[antlr-interest] Lexing nested comments

Wed Feb 10 11:35:16 PST 2010

Hi, I am an ANTLR newbie, so I apologize if the answer to this question
ends up being trivial.

I am trying to write an ANTLR lexer for a language that ignores nested
C-style comments. So, something like:

  x = 3 /* /* this is ignored */ as is this */ ;

should just produce four non-hidden tokens: ID = NUMBER ;

I know there are several ways to approach this including using recursive
definitions for the comment tokens as in something like:

 NESTED : '/*' (NESTED | .)* '*/' { $channel = HIDDEN } ;

However, the language in question has the need to consider tokens like:

 /*:bool:*/

as a way of specifying explicit type information. Currently, what I have
gets the nested comments correctly, but then ignores the /*:bool:*/ as
if it is a comment even though I have a separate rule like:

  BOOL : '/*:bool:*/' ;

Is there an easy way around this problem?

Years ago I accomplished something very similar using lex/flex, and
then, later, in SableCC using explicit lexer states where I used a
separate token '/*' to mark the beginning of a comment and then to enter
the "comment" state (and as a side effect bumped up a nested-comment
counter).
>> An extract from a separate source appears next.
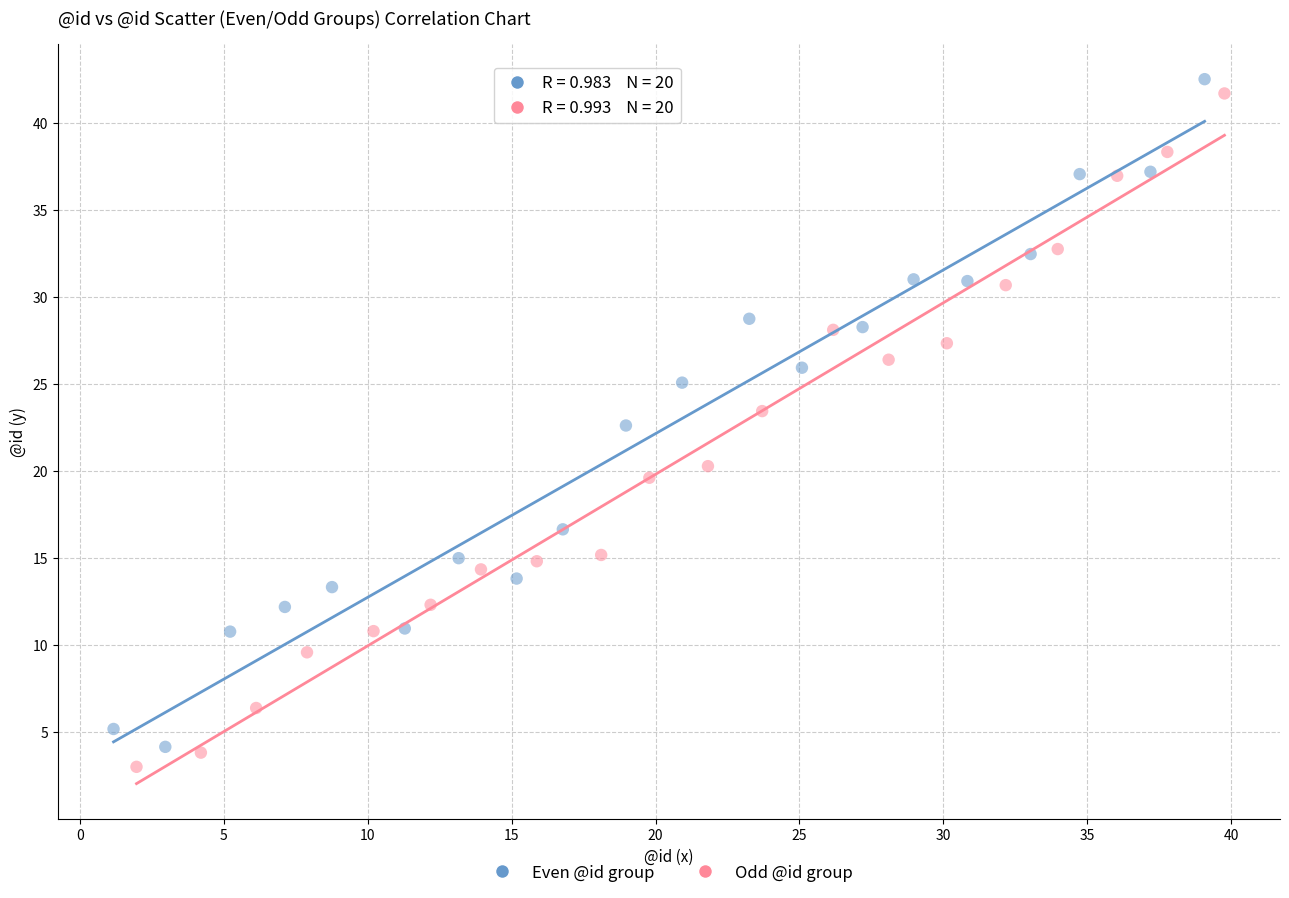

Which series reaches the maximum Y coordinate?

Even @id group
Since '/*' is shorter than '/*:bool:*/' it did not prevent the
BOOL token from being discovered; explicit states were used to indicate
that the BOOL token should only be scanned if in the "normal" (not the
"comment") state.

It seems to be that possibly ANTLR's semantic predicates could be used
to solve this problem, but whenever I try as in:

  BOOL : { n == 0 }? '/*:bool:*/' ;

if n > 0 it just throws an exception rather than ignoring that rule.

Any light that can be shed on this will be greatly appreciated.

Thanks in advance,

- Michael